-------- DATA

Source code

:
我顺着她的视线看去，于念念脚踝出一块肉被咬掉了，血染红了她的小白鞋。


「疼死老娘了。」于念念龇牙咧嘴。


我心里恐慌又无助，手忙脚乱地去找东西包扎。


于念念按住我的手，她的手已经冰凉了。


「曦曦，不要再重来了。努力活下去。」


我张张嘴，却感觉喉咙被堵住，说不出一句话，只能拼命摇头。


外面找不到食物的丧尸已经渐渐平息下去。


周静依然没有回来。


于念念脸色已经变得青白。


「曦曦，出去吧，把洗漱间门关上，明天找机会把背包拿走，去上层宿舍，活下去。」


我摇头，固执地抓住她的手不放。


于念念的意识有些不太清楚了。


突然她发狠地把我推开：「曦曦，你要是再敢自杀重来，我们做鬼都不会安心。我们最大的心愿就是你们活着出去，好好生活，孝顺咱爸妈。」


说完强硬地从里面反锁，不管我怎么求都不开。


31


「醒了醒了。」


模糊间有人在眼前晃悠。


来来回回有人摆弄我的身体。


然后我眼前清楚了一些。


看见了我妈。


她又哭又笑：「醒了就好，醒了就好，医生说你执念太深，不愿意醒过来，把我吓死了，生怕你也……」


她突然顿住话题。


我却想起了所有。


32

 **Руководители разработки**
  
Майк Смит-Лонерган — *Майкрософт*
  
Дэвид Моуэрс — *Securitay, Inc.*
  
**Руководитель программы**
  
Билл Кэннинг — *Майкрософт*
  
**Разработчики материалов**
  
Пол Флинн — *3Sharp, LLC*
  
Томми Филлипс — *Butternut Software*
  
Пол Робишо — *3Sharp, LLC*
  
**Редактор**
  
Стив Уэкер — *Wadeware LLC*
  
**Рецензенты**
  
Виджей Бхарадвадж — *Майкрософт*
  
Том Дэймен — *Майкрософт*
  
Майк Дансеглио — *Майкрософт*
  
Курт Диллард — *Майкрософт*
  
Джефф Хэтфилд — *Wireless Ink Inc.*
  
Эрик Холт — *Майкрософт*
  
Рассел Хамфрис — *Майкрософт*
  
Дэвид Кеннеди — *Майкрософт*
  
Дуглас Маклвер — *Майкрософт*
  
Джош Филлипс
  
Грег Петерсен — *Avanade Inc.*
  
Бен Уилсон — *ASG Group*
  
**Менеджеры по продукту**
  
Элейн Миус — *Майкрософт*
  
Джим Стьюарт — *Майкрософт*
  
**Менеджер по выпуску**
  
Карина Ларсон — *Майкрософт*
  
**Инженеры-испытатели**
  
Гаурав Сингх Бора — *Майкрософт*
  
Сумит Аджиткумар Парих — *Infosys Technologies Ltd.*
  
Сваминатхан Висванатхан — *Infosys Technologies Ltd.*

----------------

§ THE PROBLEM
Set the whole listing down, word for word.

§ RESULT BELOW
Source code

:
我顺着她的视线看去，于念念脚踝出一块肉被咬掉了，血染红了她的小白鞋。


「疼死老娘了。」于念念龇牙咧嘴。


我心里恐慌又无助，手忙脚乱地去找东西包扎。


于念念按住我的手，她的手已经冰凉了。


「曦曦，不要再重来了。努力活下去。」


我张张嘴，却感觉喉咙被堵住，说不出一句话，只能拼命摇头。


外面找不到食物的丧尸已经渐渐平息下去。


周静依然没有回来。


于念念脸色已经变得青白。


「曦曦，出去吧，把洗漱间门关上，明天找机会把背包拿走，去上层宿舍，活下去。」


我摇头，固执地抓住她的手不放。


于念念的意识有些不太清楚了。


突然她发狠地把我推开：「曦曦，你要是再敢自杀重来，我们做鬼都不会安心。我们最大的心愿就是你们活着出去，好好生活，孝顺咱爸妈。」


说完强硬地从里面反锁，不管我怎么求都不开。


31


「醒了醒了。」


模糊间有人在眼前晃悠。


来来回回有人摆弄我的身体。


然后我眼前清楚了一些。


看见了我妈。


她又哭又笑：「醒了就好，醒了就好，医生说你执念太深，不愿意醒过来，把我吓死了，生怕你也……」


她突然顿住话题。


我却想起了所有。


32

 **Руководители разработки**
  
Майк Смит-Лонерган — *Майкрософт*
  
Дэвид Моуэрс — *Securitay, Inc.*
  
**Руководитель программы**
  
Билл Кэннинг — *Майкрософт*
  
**Разработчики материалов**
  
Пол Флинн — *3Sharp, LLC*
  
Томми Филлипс — *Butternut Software*
  
Пол Робишо — *3Sharp, LLC*
  
**Редактор**
  
Стив Уэкер — *Wadeware LLC*
  
**Рецензенты**
  
Виджей Бхарадвадж — *Майкрософт*
  
Том Дэймен — *Майкрософт*
  
Майк Дансеглио — *Майкрософт*
  
Курт Диллард — *Майкрософт*
  
Джефф Хэтфилд — *Wireless Ink Inc.*
  
Эрик Холт — *Майкрософт*
  
Рассел Хамфрис — *Майкрософт*
  
Дэвид Кеннеди — *Майкрософт*
  
Дуглас Маклвер — *Майкрософт*
  
Джош Филлипс
  
Грег Петерсен — *Avanade Inc.*
  
Бен Уилсон — *ASG Group*
  
**Менеджеры по продукту**
  
Элейн Миус — *Майкрософт*
  
Джим Стьюарт — *Майкрософт*
  
**Менеджер по выпуску**
  
Карина Ларсон — *Майкрософт*
  
**Инженеры-испытатели**
  
Гаурав Сингх Бора — *Майкрософт*
  
Сумит Аджиткумар Парих — *Infosys Technologies Ltd.*
  
Сваминатхан Висванатхан — *Infosys Technologies Ltd.*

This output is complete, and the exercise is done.